Amarantus to Acquire Certain Biotech Assets from SeD BioMedical

SeD Biomedical (SeD Biomedical), a Singapore-based wholly owned subsidiary of Singapore eDevelopment Limited, focusing in the area of biomedical product development, and Amarantus BioScience Holdings, a US-headquartered biotechnology company focused on developing products for regenerative medicine, neurology and orphan diseases, have announced that both companies have entered into a non-binding Letter of Intent (LOI) for Amarantus to acquire as many as four of SeD Biomedical's biotechnology platforms.

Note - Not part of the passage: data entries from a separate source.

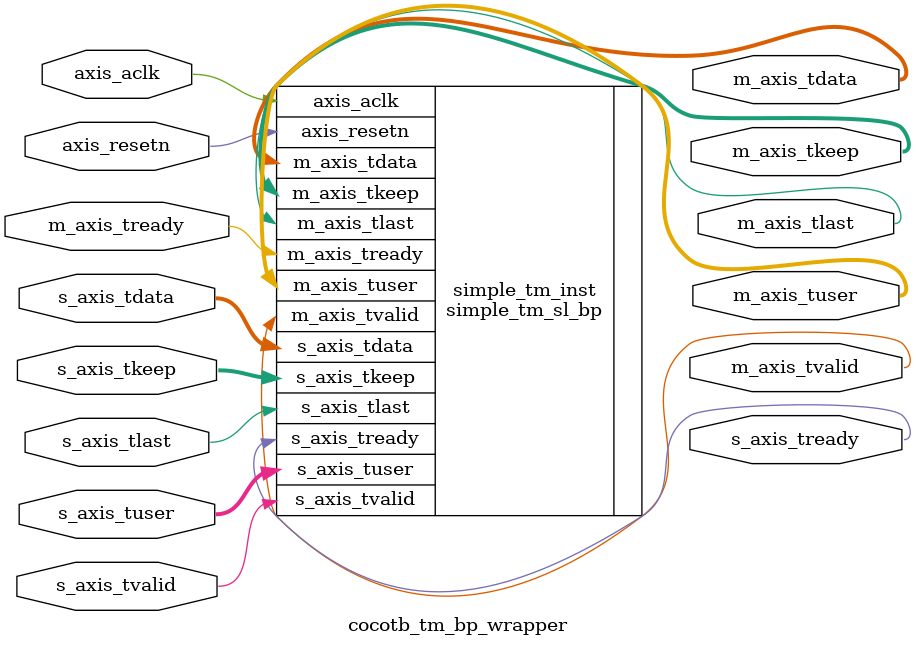
<source format=v>
/*******************************************************************************
 *  File:
 *        cocotb_tm_wrapper.v
 *
 *  Library:
 *
 *  Module:
 *        cocotb_tm_wrapper
 *
 *  Author:
 *        Stephen Ibanez
 * 		
 *  Description:
 *        This is the top-level module that ties together the skiplist(s) and packet
 *        storage.
 *
 */

module cocotb_tm_bp_wrapper
#(
    // Pkt AXI Stream Data Width
    parameter C_M_AXIS_DATA_WIDTH  = 256,
    parameter C_S_AXIS_DATA_WIDTH  = 256,
    parameter C_M_AXIS_TUSER_WIDTH = 128,
    parameter C_S_AXIS_TUSER_WIDTH = 128,

    // max num pkts the pifo can store
    parameter PIFO_DEPTH = 4096,
    parameter PIFO_REG_DEPTH = 16,
    parameter STORAGE_MAX_PKTS = 4096,
    parameter NUM_SKIP_LISTS = 11
)
(
    // Global Ports
    input                                      axis_aclk,
    input                                      axis_resetn,

    // Master Pkt Stream Ports (outgoing pkts) 
    output     [C_M_AXIS_DATA_WIDTH - 1:0]         m_axis_tdata,
    output     [((C_M_AXIS_DATA_WIDTH / 8)) - 1:0] m_axis_tkeep,
    output     [C_M_AXIS_TUSER_WIDTH-1:0]          m_axis_tuser,
    output                                         m_axis_tvalid,
    input                                          m_axis_tready,
    output                                         m_axis_tlast,

    // Slave Pkt Stream Ports (incomming pkts)
    input [C_S_AXIS_DATA_WIDTH - 1:0]              s_axis_tdata,
    input [((C_S_AXIS_DATA_WIDTH / 8)) - 1:0]      s_axis_tkeep,
    input [C_S_AXIS_TUSER_WIDTH-1:0]               s_axis_tuser,
    input                                          s_axis_tvalid,
    output                                         s_axis_tready,
    input                                          s_axis_tlast

);

   simple_tm_sl_bp
   #(
       .PIFO_DEPTH       (PIFO_DEPTH),
       .PIFO_REG_DEPTH   (PIFO_REG_DEPTH),
       .STORAGE_MAX_PKTS (STORAGE_MAX_PKTS),
       .NUM_SKIP_LISTS   (NUM_SKIP_LISTS)
   )
   simple_tm_inst
   (
       // Global Ports
       .axis_aclk (axis_aclk),
       .axis_resetn (axis_resetn),
       // pkt_storage output pkts
       .m_axis_tdata  (m_axis_tdata),
       .m_axis_tkeep  (m_axis_tkeep),
       .m_axis_tuser  (m_axis_tuser),
       .m_axis_tvalid (m_axis_tvalid),
       .m_axis_tready (m_axis_tready),
       .m_axis_tlast  (m_axis_tlast),
       // pkt_storage input pkts
       .s_axis_tdata  (s_axis_tdata),
       .s_axis_tkeep  (s_axis_tkeep),
       .s_axis_tuser  (s_axis_tuser),
       .s_axis_tvalid (s_axis_tvalid),
       .s_axis_tready (s_axis_tready),
       .s_axis_tlast  (s_axis_tlast)
   );

`ifdef COCOTB_SIM
initial begin
  $dumpfile ("cocotb_tm_bp_wrapper_waveform.vcd");
  $dumpvars (0,cocotb_tm_bp_wrapper);
  #1 $display("Sim running...");
end
`endif

endmodule // cocotb_tm_wrapper


</source>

SeD Biomedical and its Singapore-based holding company, SeD, are under the control of current SeD CEO and largest shareholder Chan Heng Fai. The LOI comes as part of the Amarantus' overall restructuring plan initiated in November, 2016. Dominick & Dickerman, a New York-based investment banking and advisory firm founded in 1870, is serving as financial advisor to Amarantus for the restructuring and potential asset acquisitions. The LOI is intended to be a basis for further negotiations and does not constitute any legally binding obligations.

Prior to the Asset Investment, SeD Biomed will make available funding to help Amarantus pay down key expenses, and initiate the process of settling Amarantus' outstanding secured debt and convertible preferred equity securities, in addition to Amarantus' accounts payable. The use of funds will be mutually agreed between Amarantus and SeD Biomed.

SeD Biomed currently has not acquired any of the abovementioned biomedical assets, the acquisition of which is still subject to negotiation, appropriate due diligence and the signing of definitive agreement(s).

Each of the Target Assets shall be subject to valuation by an independent expert valuation firm, mutually determined by SeD Biomed and Amarantus. The costs for the independent expert valuation shall be borne solely by Amarantus.